The Court first ruled that provisions regulating the forum of “intra-corporate” litigation fall within the “broad, enabling” scope of Section 102 of the Delaware General Corporation Law, which permits Delaware corporations to include in their certificate of incorporation “any provision for the management of the business and for the conduct of the affairs of the corporation,” and “any provision creating, defining, limiting and regulating the powers of the corporation, the directors, and the stockholders, or any class of the stockholders, . . . if such provisions are not contrary to the laws of this State.” Nor did any law prohibit federal-forum provisions; to the contrary, Delaware has long-upheld forum selection clauses as valid.
The Court further ruled that Section 115, which allows a Delaware corporation to require “internal corporate claims” to be filed “exclusively . . . in this State,” had no applicability because Securities Act claims are not “internal corporate claims” (a proposition that no party disputed). Although plaintiffs argued that Section 115 somehow “implied” that federal-forum provisions were now invalid under Section 102, the Court disagreed, noting that the General Assembly tellingly did not amend the broad text of Section 102, affirming the long-standing rule that courts should not “impliedly amend” a statute unless such intention was “manifestly clear.”

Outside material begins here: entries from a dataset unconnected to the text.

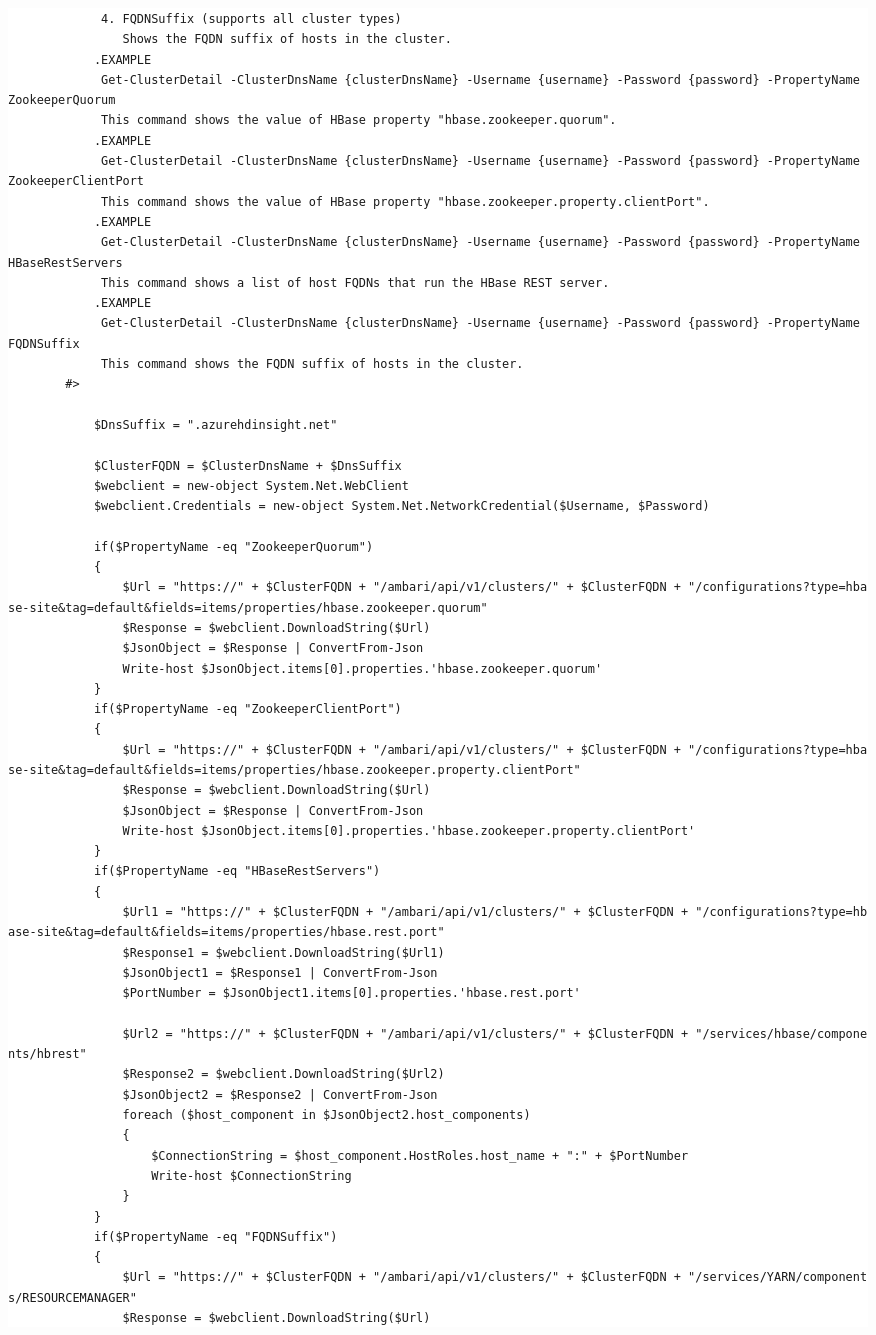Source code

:                  4. FQDNSuffix (supports all cluster types)
                    Shows the FQDN suffix of hosts in the cluster.
                .EXAMPLE
                 Get-ClusterDetail -ClusterDnsName {clusterDnsName} -Username {username} -Password {password} -PropertyName ZookeeperQuorum
                 This command shows the value of HBase property "hbase.zookeeper.quorum".
                .EXAMPLE
                 Get-ClusterDetail -ClusterDnsName {clusterDnsName} -Username {username} -Password {password} -PropertyName ZookeeperClientPort
                 This command shows the value of HBase property "hbase.zookeeper.property.clientPort".
                .EXAMPLE
                 Get-ClusterDetail -ClusterDnsName {clusterDnsName} -Username {username} -Password {password} -PropertyName HBaseRestServers
                 This command shows a list of host FQDNs that run the HBase REST server.
                .EXAMPLE
                 Get-ClusterDetail -ClusterDnsName {clusterDnsName} -Username {username} -Password {password} -PropertyName FQDNSuffix
                 This command shows the FQDN suffix of hosts in the cluster.
            #>

                $DnsSuffix = ".azurehdinsight.net"

                $ClusterFQDN = $ClusterDnsName + $DnsSuffix
                $webclient = new-object System.Net.WebClient
                $webclient.Credentials = new-object System.Net.NetworkCredential($Username, $Password)

                if($PropertyName -eq "ZookeeperQuorum")
                {
                    $Url = "https://" + $ClusterFQDN + "/ambari/api/v1/clusters/" + $ClusterFQDN + "/configurations?type=hbase-site&tag=default&fields=items/properties/hbase.zookeeper.quorum"
                    $Response = $webclient.DownloadString($Url)
                    $JsonObject = $Response | ConvertFrom-Json
                    Write-host $JsonObject.items[0].properties.'hbase.zookeeper.quorum'
                }
                if($PropertyName -eq "ZookeeperClientPort")
                {
                    $Url = "https://" + $ClusterFQDN + "/ambari/api/v1/clusters/" + $ClusterFQDN + "/configurations?type=hbase-site&tag=default&fields=items/properties/hbase.zookeeper.property.clientPort"
                    $Response = $webclient.DownloadString($Url)
                    $JsonObject = $Response | ConvertFrom-Json
                    Write-host $JsonObject.items[0].properties.'hbase.zookeeper.property.clientPort'
                }
                if($PropertyName -eq "HBaseRestServers")
                {
                    $Url1 = "https://" + $ClusterFQDN + "/ambari/api/v1/clusters/" + $ClusterFQDN + "/configurations?type=hbase-site&tag=default&fields=items/properties/hbase.rest.port"
                    $Response1 = $webclient.DownloadString($Url1)
                    $JsonObject1 = $Response1 | ConvertFrom-Json
                    $PortNumber = $JsonObject1.items[0].properties.'hbase.rest.port'

                    $Url2 = "https://" + $ClusterFQDN + "/ambari/api/v1/clusters/" + $ClusterFQDN + "/services/hbase/components/hbrest"
                    $Response2 = $webclient.DownloadString($Url2)
                    $JsonObject2 = $Response2 | ConvertFrom-Json
                    foreach ($host_component in $JsonObject2.host_components)
                    {
                        $ConnectionString = $host_component.HostRoles.host_name + ":" + $PortNumber
                        Write-host $ConnectionString
                    }
                }
                if($PropertyName -eq "FQDNSuffix")
                {
                    $Url = "https://" + $ClusterFQDN + "/ambari/api/v1/clusters/" + $ClusterFQDN + "/services/YARN/components/RESOURCEMANAGER"
                    $Response = $webclient.DownloadString($Url)

[1]: http://azure.microsoft.com/services/virtual-network/
[2]: http://technet.microsoft.com/library/ee176961.aspx
[3]: http://technet.microsoft.com/library/hh847889.aspx
[hbase-get-started]: hdinsight-hbase-tutorial-get-started.md
[hbase-twitter-sentiment]: hdinsight-hbase-analyze-twitter-sentiment.md
[vnet-overview]: ../virtual-network/virtual-networks-overview.md
[vm-create]: ../virtual-machines/virtual-machines-windows-hero-tutorial.md
[azure-portal]: https://portal.azure.com
[azure-create-storageaccount]: ../storage-create-storage-account.md
[azure-purchase-options]: http://azure.microsoft.com/pricing/purchase-options/
[azure-member-offers]: http://azure.microsoft.com/pricing/member-offers/
[azure-free-trial]: http://azure.microsoft.com/pricing/free-trial/
[hdinsight-admin-powershell]: hdinsight-administer-use-powershell.md
[hdinsight-admin-portal]: hdinsight-administer-use-management-portal.md#rdp
[hdinsight-powershell-reference]: https://msdn.microsoft.com/library/dn858087.aspx
[twitter-streaming-api]: https://dev.twitter.com/docs/streaming-apis
[twitter-statuses-filter]: https://dev.twitter.com/docs/api/1.1/post/statuses/filter
[powershell-install]: powershell-install-configure.md
[hdinsight-customize-cluster]: hdinsight-hadoop-customize-cluster.md
[hdinsight-provision]: hdinsight-provision-clusters.md
[hdinsight-get-started]: hdinsight-hadoop-linux-tutorial-get-started.md
[hdinsight-storage-powershell]: ../hdinsight-hadoop-use-blob-storage.md#powershell
[hdinsight-analyze-flight-delay-data]: hdinsight-analyze-flight-delay-data.md
[hdinsight-storage]: ../hdinsight-hadoop-use-blob-storage.md
[hdinsight-use-sqoop]: hdinsight-use-sqoop.md
[hdinsight-power-query]: hdinsight-connect-excel-power-query.md
[hdinsight-hive-odbc]: hdinsight-connect-excel-hive-ODBC-driver.md
[hdinsight-hbase-replication-dns]: hdinsight-hbase-geo-replication-configure-DNS.md
[img-dns-surffix]: ./media/hdinsight-hbase-provision-vnet/DNSSuffix.png
[img-primary-dns-suffix]: ./media/hdinsight-hbase-provision-vnet/PrimaryDNSSuffix.png
[img-provision-cluster-page1]: ./media/hdinsight-hbase-provision-vnet/hbasewizard1.png "Details van de voorziening voor het nieuwe HBase cluster"
[img-provision-cluster-page5]: ./media/hdinsight-hbase-provision-vnet/hbasewizard5.png "Gebruik scriptactie om een cluster HBase aanpassen"
[azure-preview-portal]: https://portal.azure.com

Section 115, the Court further explained, was simply intended, in part, to codify Boilermakers. As a result, it was only intended to clarify that for certain claims—namely, “internal corporate claims”—corporations may select Delaware courts as the only forum, but Delaware courts cannot be excluded as a forum. For other claims not covered by Section 115, including Securities Act claims, the broad and permissive provisions of Section 102 still apply. In a footnote, the Court further clarified that Section 115 is limited only to claims created under Delaware corporate law, not federal law.
The Court then concluded that the Court of Chancery wrongly embraced a “binary world” consisting of only “internal affairs” claims and “external” claims. Rejecting that binary world, the Court acknowledged a “continuum” of claims: on the one end were “internal affairs” claims (like those at issue in Boilermakers), in the middle were other “intra-corporate” claims, and at the other end were “external” claims. Securities Act claims fall in the middle: they are “intra-corporate” claims because they involve a shareholder’s claim against the company or those who control the company. As a result, the broad text of Section 102 permits corporations to adopt federal-forum provisions requiring Securities Act claims to be filed exclusively in federal court.

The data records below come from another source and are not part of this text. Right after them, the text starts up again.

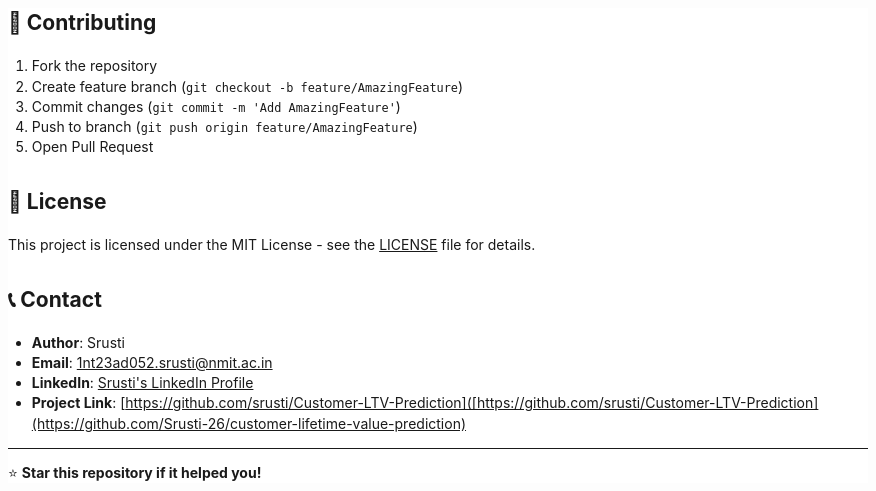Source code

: ## 🤝 Contributing
1. Fork the repository
2. Create feature branch (`git checkout -b feature/AmazingFeature`)
3. Commit changes (`git commit -m 'Add AmazingFeature'`)
4. Push to branch (`git push origin feature/AmazingFeature`)
5. Open Pull Request

## 📄 License
This project is licensed under the MIT License - see the [LICENSE](LICENSE) file for details.

## 📞 Contact
- **Author**: Srusti
- **Email**: 1nt23ad052.srusti@nmit.ac.in
- **LinkedIn**: [Srusti's LinkedIn Profile]([https://linkedin.com/in/srusti](https://www.linkedin.com/in/srusti-u-4a86692a2))
- **Project Link**: [https://github.com/srusti/Customer-LTV-Prediction]([https://github.com/srusti/Customer-LTV-Prediction](https://github.com/Srusti-26/customer-lifetime-value-prediction)

---

⭐ **Star this repository if it helped you!**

The Delaware Supreme Court’s opinion provides necessary clarity to Delaware corporations going forward: federal-forum provisions are valid and enforceable under Delaware law. Moreover, given the plaintiffs’ bar’s increasing desire to pursue Securities Act claims in state courts, including entirely duplicative claims in both state and federal courts, Delaware corporations now have the confirmed ability to adopt federal-forum provisions requiring Securities Act claims to be litigated exclusively in federal court. Such provision could be of increased importance to a Delaware-organized investment company (such as an open-end mutual fund), which faces daily risk of Section 11 claims due to the fact that any shareholder transaction is deemed to be based on the operative prospectus.
The Court also addressed in a footnote the concern that had driven much of the attention on this case, which was that a decision authorizing federal-forum provisions will open the door for Delaware corporations to next adopt mandatory shareholder-arbitration provisions. The Court stated that such provisions would violate Section 115 of the DGCL by virtue of the fact that they would remove corporate claims from the purview of Delaware courts altogether.
Finally, the Court’s ruling today is critically important to Delaware corporations because it confirms once again that Delaware courts will show great respect and due deference to stockholder-approved charter provisions, giving corporations and their investors significant leeway to structure and govern their own relationships.